(Records)
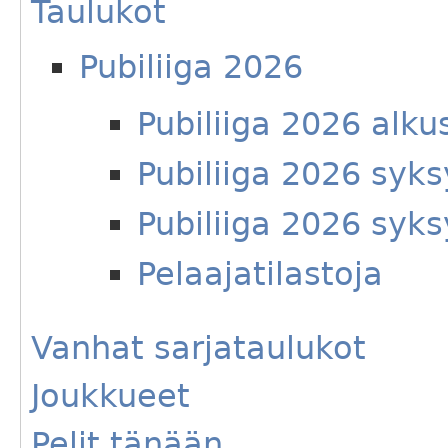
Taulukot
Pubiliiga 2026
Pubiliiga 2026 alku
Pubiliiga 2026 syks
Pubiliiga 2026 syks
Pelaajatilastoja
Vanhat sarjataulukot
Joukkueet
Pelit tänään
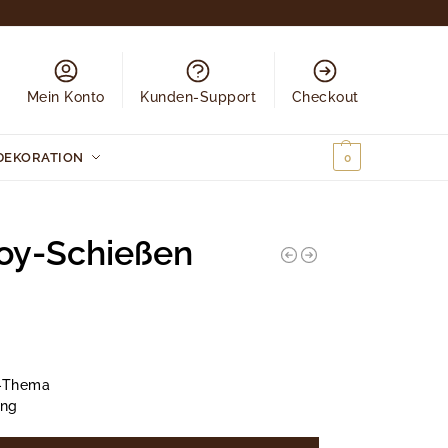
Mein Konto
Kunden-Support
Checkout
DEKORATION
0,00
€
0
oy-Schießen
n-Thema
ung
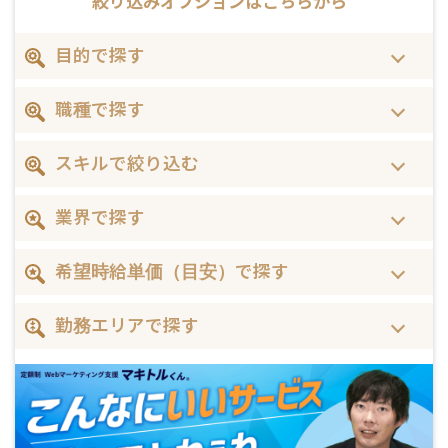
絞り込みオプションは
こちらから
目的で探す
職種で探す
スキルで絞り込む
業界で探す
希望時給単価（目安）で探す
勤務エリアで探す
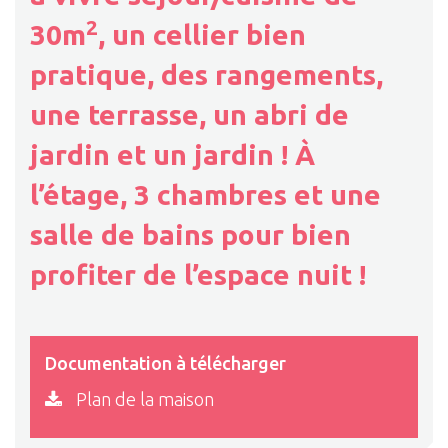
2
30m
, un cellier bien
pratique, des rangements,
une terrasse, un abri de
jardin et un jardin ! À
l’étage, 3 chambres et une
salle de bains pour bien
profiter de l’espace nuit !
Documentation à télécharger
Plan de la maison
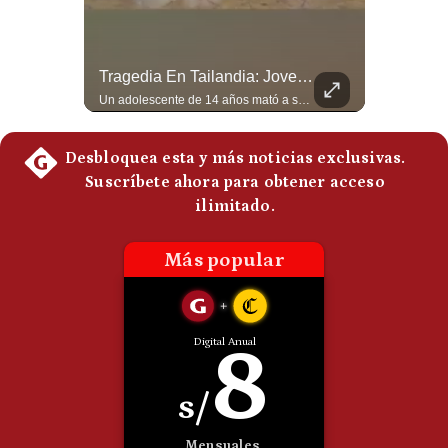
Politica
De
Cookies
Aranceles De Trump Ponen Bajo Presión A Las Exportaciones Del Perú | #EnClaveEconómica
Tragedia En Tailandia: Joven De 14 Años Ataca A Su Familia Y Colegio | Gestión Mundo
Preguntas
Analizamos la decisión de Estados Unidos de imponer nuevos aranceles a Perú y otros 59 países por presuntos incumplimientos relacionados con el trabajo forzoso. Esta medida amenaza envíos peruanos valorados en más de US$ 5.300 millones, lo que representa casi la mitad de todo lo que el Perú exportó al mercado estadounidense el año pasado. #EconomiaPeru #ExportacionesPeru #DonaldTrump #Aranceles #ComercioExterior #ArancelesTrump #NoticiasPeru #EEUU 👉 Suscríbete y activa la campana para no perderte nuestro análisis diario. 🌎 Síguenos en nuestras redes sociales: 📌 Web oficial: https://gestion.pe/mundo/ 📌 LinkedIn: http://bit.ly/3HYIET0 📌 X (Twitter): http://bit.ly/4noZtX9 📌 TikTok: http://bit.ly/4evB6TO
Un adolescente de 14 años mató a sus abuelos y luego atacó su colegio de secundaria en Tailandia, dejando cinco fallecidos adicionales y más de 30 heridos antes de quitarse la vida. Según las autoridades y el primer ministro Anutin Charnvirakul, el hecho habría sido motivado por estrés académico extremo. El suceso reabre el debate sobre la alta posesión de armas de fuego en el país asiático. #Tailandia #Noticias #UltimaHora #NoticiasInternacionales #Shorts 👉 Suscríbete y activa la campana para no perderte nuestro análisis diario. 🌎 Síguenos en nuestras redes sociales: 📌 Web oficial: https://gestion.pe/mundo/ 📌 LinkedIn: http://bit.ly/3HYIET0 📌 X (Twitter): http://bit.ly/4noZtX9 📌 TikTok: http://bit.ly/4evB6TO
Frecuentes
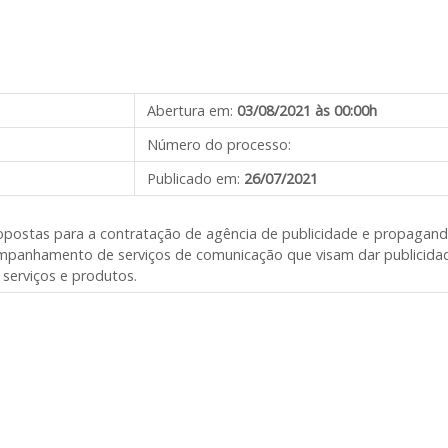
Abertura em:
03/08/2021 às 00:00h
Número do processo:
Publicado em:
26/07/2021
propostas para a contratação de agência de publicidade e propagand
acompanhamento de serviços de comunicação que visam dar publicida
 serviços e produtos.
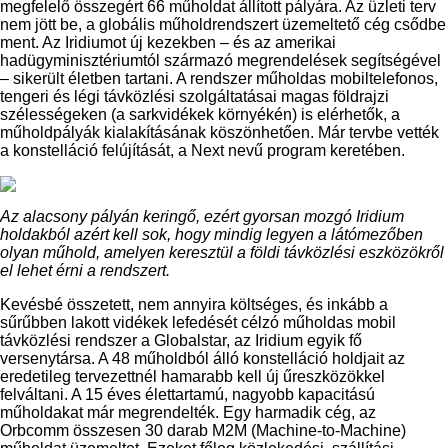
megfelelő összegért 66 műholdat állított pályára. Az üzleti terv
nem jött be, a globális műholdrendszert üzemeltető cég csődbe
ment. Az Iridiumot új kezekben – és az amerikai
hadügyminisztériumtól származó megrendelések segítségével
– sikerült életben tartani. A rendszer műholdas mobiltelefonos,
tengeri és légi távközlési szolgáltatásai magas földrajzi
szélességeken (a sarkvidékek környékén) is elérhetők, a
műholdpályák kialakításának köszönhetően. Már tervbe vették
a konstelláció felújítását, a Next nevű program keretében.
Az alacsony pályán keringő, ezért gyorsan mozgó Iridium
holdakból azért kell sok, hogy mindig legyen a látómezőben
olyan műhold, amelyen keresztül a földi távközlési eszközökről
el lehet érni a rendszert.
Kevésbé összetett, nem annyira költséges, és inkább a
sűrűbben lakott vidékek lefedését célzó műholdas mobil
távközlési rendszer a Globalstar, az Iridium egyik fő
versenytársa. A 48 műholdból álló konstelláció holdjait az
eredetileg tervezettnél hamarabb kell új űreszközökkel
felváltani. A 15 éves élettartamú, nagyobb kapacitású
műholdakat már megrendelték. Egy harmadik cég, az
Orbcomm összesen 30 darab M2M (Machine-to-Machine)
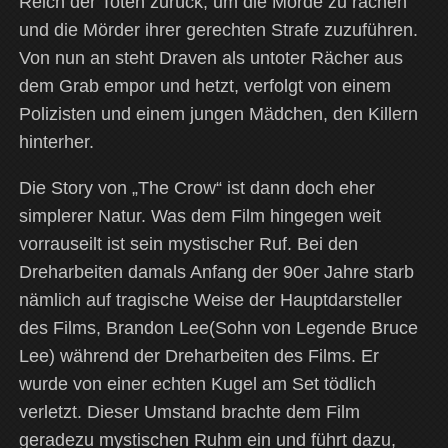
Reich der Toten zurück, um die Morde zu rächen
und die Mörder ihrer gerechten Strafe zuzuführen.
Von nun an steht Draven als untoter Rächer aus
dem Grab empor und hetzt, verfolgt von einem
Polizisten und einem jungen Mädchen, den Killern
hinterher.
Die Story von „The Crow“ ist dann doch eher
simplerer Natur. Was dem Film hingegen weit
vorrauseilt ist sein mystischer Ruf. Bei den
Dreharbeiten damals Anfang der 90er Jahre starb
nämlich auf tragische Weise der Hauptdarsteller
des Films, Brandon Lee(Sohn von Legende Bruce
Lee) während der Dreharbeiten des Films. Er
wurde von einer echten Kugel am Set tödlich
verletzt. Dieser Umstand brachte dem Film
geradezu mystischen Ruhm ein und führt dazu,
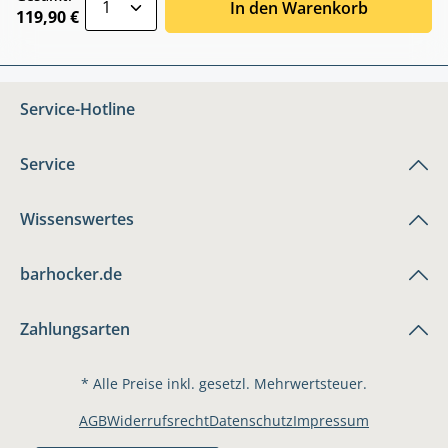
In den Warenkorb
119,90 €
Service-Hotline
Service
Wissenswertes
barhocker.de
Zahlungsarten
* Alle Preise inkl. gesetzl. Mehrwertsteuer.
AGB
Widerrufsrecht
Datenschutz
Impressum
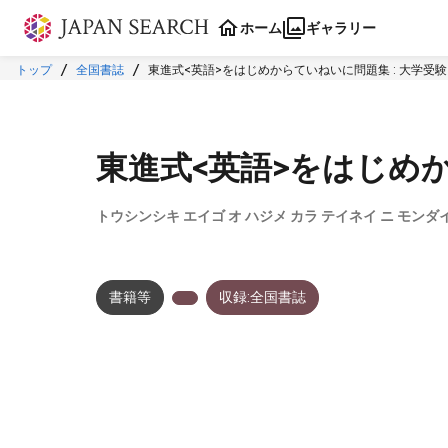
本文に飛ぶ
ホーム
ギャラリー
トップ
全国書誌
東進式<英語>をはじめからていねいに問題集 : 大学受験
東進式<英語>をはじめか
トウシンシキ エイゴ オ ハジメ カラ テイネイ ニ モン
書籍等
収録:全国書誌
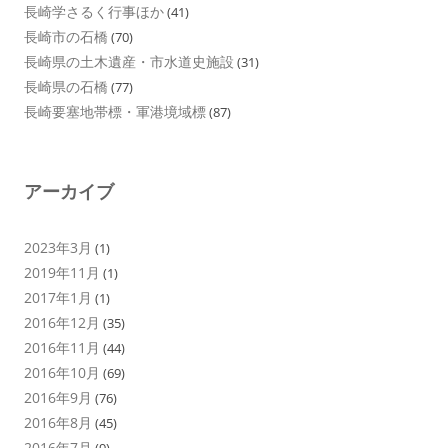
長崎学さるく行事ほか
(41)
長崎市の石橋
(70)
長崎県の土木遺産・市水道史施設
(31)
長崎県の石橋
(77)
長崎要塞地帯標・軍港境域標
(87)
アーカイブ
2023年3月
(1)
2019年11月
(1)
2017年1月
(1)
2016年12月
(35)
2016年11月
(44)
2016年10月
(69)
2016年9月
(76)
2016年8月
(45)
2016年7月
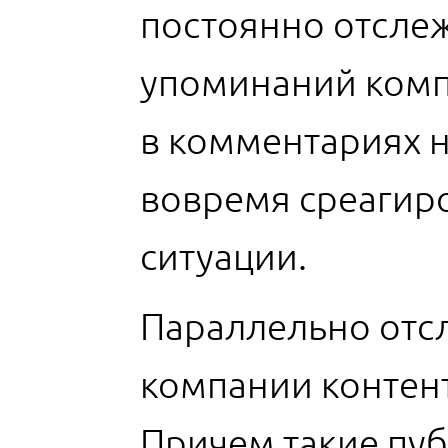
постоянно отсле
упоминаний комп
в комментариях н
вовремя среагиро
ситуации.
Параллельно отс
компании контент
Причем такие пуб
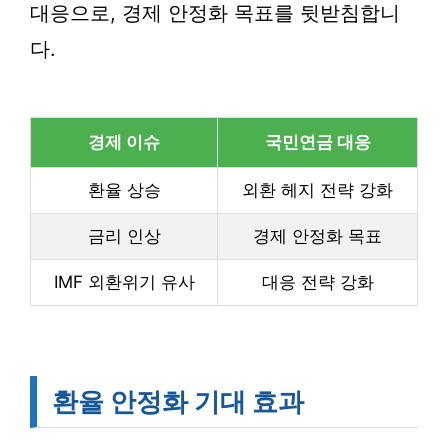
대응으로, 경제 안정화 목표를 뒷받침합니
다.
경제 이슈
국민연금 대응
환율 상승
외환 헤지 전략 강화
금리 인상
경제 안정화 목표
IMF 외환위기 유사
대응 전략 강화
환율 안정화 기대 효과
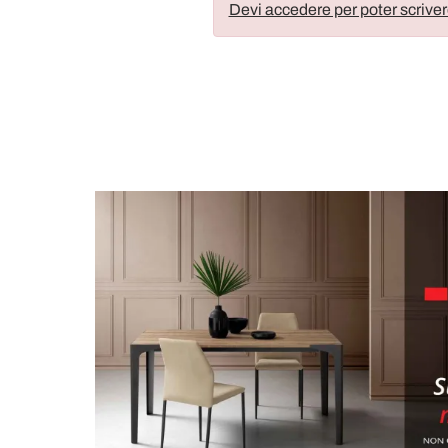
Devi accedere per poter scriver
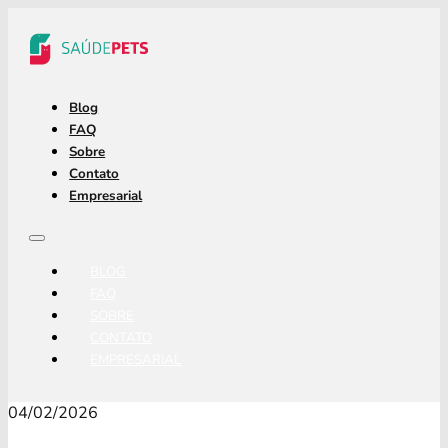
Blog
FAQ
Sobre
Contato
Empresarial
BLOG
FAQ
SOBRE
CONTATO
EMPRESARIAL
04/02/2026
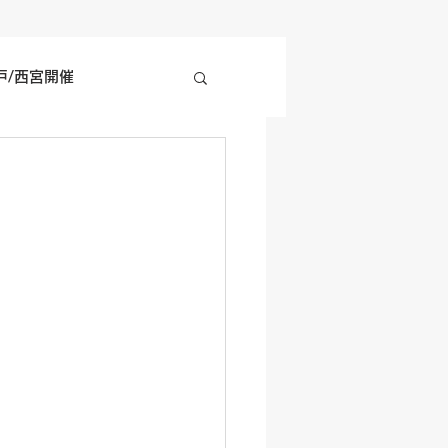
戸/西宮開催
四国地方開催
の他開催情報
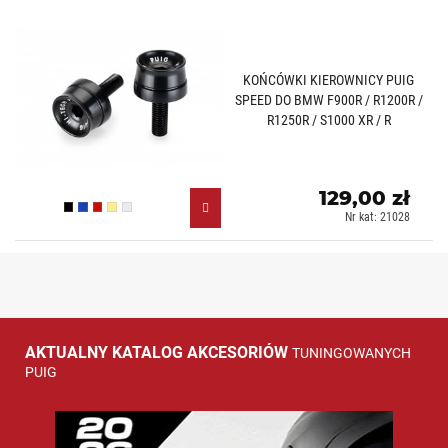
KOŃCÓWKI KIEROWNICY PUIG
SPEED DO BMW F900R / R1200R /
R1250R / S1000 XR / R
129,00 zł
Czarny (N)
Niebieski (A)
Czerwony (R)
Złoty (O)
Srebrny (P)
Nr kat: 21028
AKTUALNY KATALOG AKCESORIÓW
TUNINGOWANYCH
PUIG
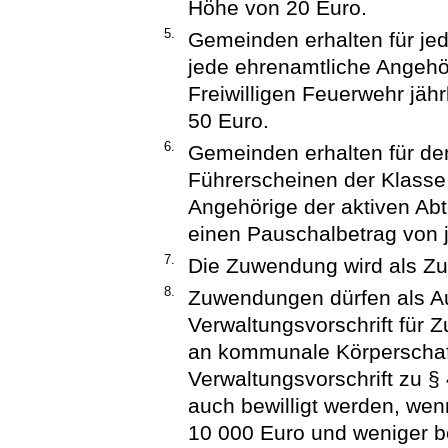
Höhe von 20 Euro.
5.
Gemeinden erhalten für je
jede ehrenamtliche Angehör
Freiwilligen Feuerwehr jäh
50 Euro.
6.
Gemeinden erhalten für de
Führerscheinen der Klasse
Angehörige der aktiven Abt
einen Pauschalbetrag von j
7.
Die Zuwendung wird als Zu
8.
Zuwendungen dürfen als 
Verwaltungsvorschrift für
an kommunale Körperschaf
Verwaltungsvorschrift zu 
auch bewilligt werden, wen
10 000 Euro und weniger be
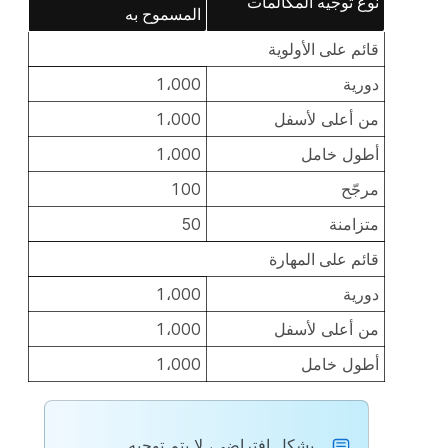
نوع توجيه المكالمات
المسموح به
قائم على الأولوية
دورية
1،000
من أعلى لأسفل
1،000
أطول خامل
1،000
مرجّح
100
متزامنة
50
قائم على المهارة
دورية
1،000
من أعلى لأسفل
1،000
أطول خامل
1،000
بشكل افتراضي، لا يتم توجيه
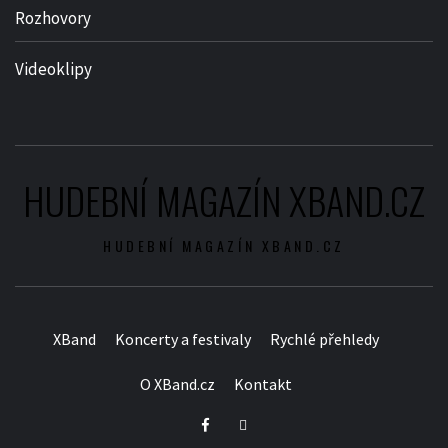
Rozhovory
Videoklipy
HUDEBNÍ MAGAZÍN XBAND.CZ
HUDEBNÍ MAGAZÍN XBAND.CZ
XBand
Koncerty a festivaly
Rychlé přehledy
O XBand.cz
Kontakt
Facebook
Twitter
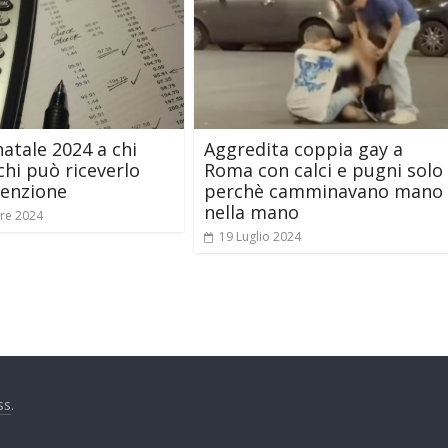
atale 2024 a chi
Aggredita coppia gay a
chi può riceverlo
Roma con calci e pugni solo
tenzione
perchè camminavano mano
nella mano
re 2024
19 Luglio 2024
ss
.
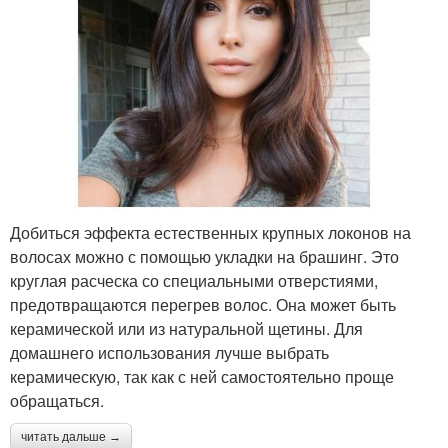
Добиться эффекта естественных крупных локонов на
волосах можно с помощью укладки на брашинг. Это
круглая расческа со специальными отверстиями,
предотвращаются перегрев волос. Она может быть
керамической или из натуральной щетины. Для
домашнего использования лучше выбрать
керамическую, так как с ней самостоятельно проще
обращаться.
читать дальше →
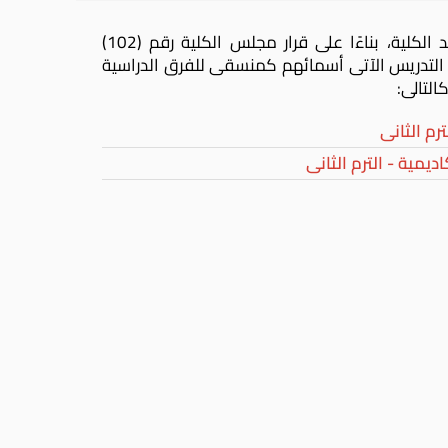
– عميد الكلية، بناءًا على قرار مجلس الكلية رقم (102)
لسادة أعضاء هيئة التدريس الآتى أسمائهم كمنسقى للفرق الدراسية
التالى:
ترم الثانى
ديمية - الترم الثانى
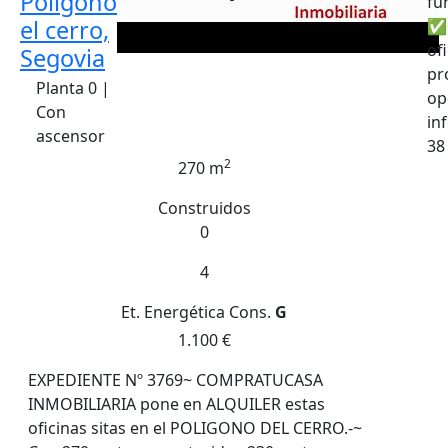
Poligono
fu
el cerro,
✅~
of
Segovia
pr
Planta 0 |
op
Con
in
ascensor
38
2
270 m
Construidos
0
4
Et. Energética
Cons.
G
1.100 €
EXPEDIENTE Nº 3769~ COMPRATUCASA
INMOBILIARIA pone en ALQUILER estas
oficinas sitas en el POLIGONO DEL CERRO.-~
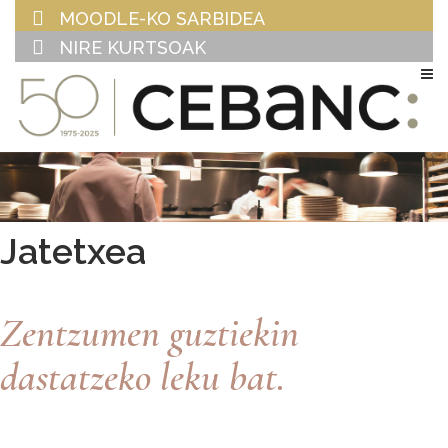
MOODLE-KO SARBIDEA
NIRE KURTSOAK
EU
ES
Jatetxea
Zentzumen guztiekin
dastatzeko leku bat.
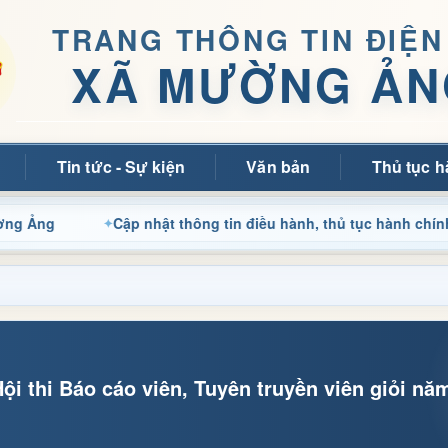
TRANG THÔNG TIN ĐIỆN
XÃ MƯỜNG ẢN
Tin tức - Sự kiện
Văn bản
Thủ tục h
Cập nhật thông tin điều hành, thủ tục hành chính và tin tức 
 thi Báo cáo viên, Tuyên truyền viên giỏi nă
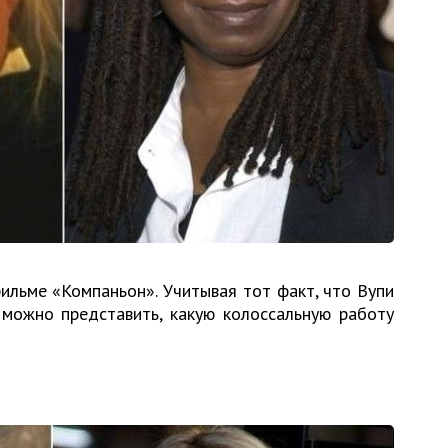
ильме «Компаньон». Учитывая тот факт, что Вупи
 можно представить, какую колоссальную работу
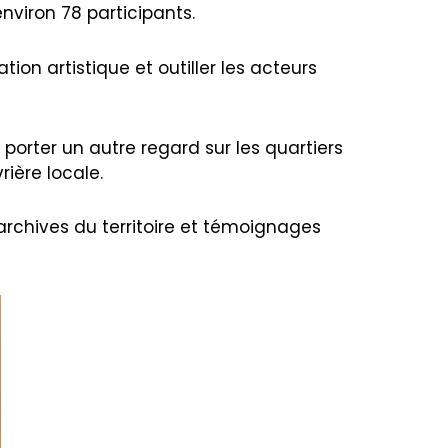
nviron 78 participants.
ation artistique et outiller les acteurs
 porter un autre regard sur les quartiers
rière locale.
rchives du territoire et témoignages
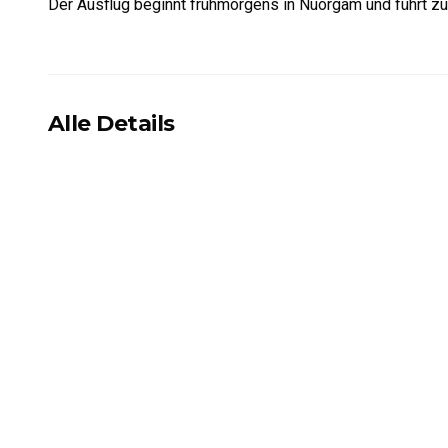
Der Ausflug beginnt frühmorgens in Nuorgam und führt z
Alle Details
(End Records)
> _Try it_:
Filter the listing above by the word "можно"; copy each line that passes.

> _Response to this task_:
волосах можно с помощью укладки на брашинг. Это
 можно представить, какую колоссальную работу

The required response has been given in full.